Reading text
---+---

Inside feminism, I’m marginalized at best. Usually, I’m invisible. I can’t stay, because staying is painful.
It took me awhile to figure this out. I was involved in a lot of different kinds of feminist work: agitating and getting in the trenches against rape and domestic violence, doing work in support of women of color and homeless women, campaigning for reproductive choice… you get the idea. I raised my genderqueer kid, who identified as female in childhood, in an all-women’s and girls’ dojo and taught that kid to kick the ass of anyone who messed with them.
But all along, something was missing. Some of it was obvious from the beginning: lots of foregrounding of whiteness, lots of talk about middle-class educated women, lots of talk about being competitive and ambitious and accomplished. I could never understand it. Down at the local Safeway, I’d talk with homeless women panhandling with their kids (sometimes white women and sometimes women of color), and when I’d get home, I’d find letters in the mail from feminist organizations about how middle-class educated white women just couldn’t seem to find their ways into the executive suite. I found it, well, obnoxious, and I used to send off letters telling people so. And much of the time, the response was along the lines of, “What you have to say is SO important. We’re getting there! Just you wait and see!”
The last time I wrote one of those letters was around 1993. For some sense of how far we haven’t come, take a look at Syreeta’s What we don’t talk about when we talk about Mommy Wars and Jessie-Lane Metz’s Ally-Phobia: On the Trayvon Martin Ruling, White Feminism, and the Worst of Best Intentions, both published this month.
So many feminists are still having trouble talking about racism. But truthfully, I’d settle for feminists talking about disability really, really poorly because, at this point, so few feminists consider disability at all.
Now before you jump in and say, “Oh, no, no, Rachel. I’m a feminist and I’M NOT LIKE THAT,” rest assured that I’m aware of feminists who are taking intersectionality seriously. I see you there. I do. But unfortunately, you are way too few and far between.
I spend a lot of time reading intersectional analyses. I used to go into them with a certain amount of glee, thinking, “All right! Finally! Disability is on the table!” I am no longer so naive. When feminism was just about gender, it was bad enough. Single-issue politics have never made a lot of sense to me. How can an experience of gender be divorced from an experience of anything else that comes with being in a human body? I understand the need to focus on gender issues, but that has to be reflected through a number of other prisms. Otherwise, you default to the culturally invisible prism: cis-gendered, able-bodied, normatively sized, middle-class, white Anglo-Saxon Protestant women. I am so done with that.

---+---

Things to do
1) According to the essay on feminism and disability, around what year did the writer last send one of those letters?
2) Resume the essay on feminism and disability, picking up right after its final sentence.
The lines that come next can be skipped.

Dataset extract
---+---

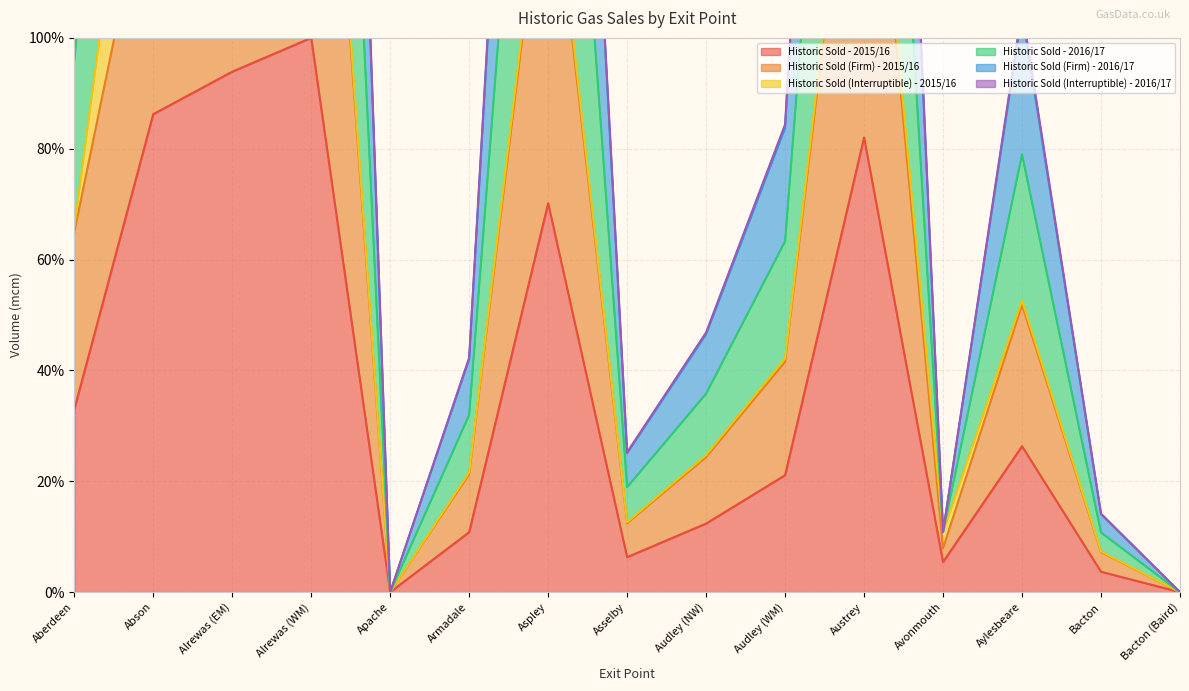

True or false: Historic Sold - 2015/16 has a value of 11.1 at Aberdeen.

False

---+---

Activity answers
1) Around 1993.

2)
But what really, really drives me to bitter tears and raging inside my head is when people are all INTERSECTIONALITY FOREVER and WE’RE NOT SINGLE ISSUE FEMINISTS and WE’RE INCLUSIVE OF EVERYBODY and they chronically leave out disability from the analysis. And then when I mention the omission, I am met with silence (on a good day) and hostility (on a needlessly crappy one). The result is only more bitter tears and more raging inside my head.
It’s not that we have to all talk about all oppressions all the time. That would make it impossible to write an article or have a conversation and stay on point. But so often, I see the following pattern:
1. Writer composes an intersectional analysis that brings together race, class, and gender.
Okay. We’re good, though I’m still wishing that the analysis will be expanded.
2. Writer mentions that she is aware of multiple other forms of oppression but simply can’t speak to them all without losing the focus of the piece.
Fine. I respect any writer’s need to stay on point.
3. Writer mentions those multiple other forms of oppression, just to show that she is not ignoring other oppressed people. This is how so many of these lists go:
They almost always include sexual orientation.
On a good day, they include transgender people, people of non-normative sizes, and ethnic and religious minorities.
Once in a blue moon, the word genderqueer or non-binary or intersex appears.
If I’m really lucky, I’ll see the word disability. Usually, it disappears into the mist of phrases like “and all other oppressions.”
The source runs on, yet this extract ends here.